A week later, he downloaded a program called DBAN, “something to nuke his computer,” and then reformatted his computer the following week the government alleged.
“The reason he does that is because he wants to try to make sure that there is nothing that can come back to him, nothing that he did during that time — no evidence — will be left over,” Laroche said in closing arguments.
Schulte’s subsequent search history showed that he repeatedly checked WikiLeaks in the ensuing months and became “obsessed” with finding out if his leaked cache of documents had been published, prosecutors said at trial.
Schulte’s defense attorney Sabrina Shroff insisted that Schulte was wrongly accused by an agency that needed a scapegoat for a leak that exposed the truth about their vulnerable security network.
In her closing arguments last Monday, Shroff said that prior to WikiLeaks’ publication of the Vault 7 documents, “the CIA had no idea that its crown jewels had been stolen” a year earlier.
Shroff said the government’s failed to show beyond reasonable doubt that Schulte was the culprit of the leak and instead highlighted distressing security lapses within the intelligence agency. “The government cannot tell you which of the many people with access to this data” stole the classified archive,” Shroff said. “It wasn’t Mr.
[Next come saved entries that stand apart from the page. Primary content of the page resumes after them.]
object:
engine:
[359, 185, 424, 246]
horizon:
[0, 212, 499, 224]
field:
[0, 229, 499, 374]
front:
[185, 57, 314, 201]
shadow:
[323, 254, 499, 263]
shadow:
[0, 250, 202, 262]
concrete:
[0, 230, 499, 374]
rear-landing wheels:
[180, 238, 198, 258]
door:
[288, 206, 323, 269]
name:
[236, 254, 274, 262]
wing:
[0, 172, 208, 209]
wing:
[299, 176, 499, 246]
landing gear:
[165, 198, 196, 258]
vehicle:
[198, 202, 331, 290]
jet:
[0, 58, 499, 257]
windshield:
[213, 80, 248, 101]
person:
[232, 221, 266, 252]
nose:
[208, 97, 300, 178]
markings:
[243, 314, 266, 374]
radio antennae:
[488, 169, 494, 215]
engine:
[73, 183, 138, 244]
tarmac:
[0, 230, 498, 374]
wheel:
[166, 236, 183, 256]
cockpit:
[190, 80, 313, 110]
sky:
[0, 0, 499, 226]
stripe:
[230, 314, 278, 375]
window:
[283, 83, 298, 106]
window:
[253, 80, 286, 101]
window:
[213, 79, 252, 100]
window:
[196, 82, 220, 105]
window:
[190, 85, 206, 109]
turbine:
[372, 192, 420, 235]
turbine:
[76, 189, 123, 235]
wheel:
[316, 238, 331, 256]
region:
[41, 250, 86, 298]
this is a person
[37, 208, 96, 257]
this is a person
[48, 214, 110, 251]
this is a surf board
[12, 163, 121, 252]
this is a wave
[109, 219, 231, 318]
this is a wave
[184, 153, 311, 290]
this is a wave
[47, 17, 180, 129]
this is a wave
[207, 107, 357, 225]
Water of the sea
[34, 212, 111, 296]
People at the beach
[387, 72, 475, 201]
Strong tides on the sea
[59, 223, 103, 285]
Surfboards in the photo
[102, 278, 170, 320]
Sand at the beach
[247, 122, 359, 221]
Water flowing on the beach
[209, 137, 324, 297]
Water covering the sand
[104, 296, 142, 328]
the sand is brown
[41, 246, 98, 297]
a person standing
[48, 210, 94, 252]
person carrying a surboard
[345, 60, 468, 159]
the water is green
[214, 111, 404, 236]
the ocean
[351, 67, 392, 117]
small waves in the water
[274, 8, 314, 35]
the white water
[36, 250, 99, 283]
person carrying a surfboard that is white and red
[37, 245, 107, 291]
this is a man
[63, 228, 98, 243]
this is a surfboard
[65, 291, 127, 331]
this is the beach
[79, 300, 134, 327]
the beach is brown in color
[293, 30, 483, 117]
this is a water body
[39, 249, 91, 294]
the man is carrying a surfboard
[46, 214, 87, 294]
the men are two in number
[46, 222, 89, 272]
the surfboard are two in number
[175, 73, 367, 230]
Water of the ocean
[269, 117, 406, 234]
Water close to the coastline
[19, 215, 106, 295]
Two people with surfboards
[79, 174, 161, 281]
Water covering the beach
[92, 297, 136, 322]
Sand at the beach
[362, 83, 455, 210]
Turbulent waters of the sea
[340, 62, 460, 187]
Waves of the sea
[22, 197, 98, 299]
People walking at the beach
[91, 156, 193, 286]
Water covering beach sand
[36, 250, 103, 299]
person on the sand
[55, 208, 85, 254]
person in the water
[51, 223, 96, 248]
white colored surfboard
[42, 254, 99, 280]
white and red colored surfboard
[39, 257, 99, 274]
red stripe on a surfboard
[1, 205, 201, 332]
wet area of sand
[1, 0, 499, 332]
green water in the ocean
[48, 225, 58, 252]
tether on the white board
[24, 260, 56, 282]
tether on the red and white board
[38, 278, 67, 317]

Schulte who did this.”
Shroff was appointed counsel in March 2018 when Schulte’s previous attorneys withdrew from the case.
The jury began deliberations last Monday.
On Thursday, U.S. District Judge Crotty dismissed a juror who was found to have had prior knowledge about Schulte. The judge decided that deliberations would continue with the remaining 11 jurors.
The jury sent a note Friday afternoon telling the court that they were “aligned on two counts” but were “at an impasse on the remaining counts.”
The jury sent more than 20 notes over the course of deliberations.
Schulte will be tried separately in Southern District of New York for the child-pornography charges, which carry a 20-year maximum sentence.
He also still faces the sexual assault charges in Loudoun County, Virginia, premised on several photographs recovered from his cellphone after the August 2017 arrest.
The photos show a woman who used to be Schulte’s roommate in Sterling, Virginia, in an unconscious state being sexually assaulted by the hands of an unknown individual.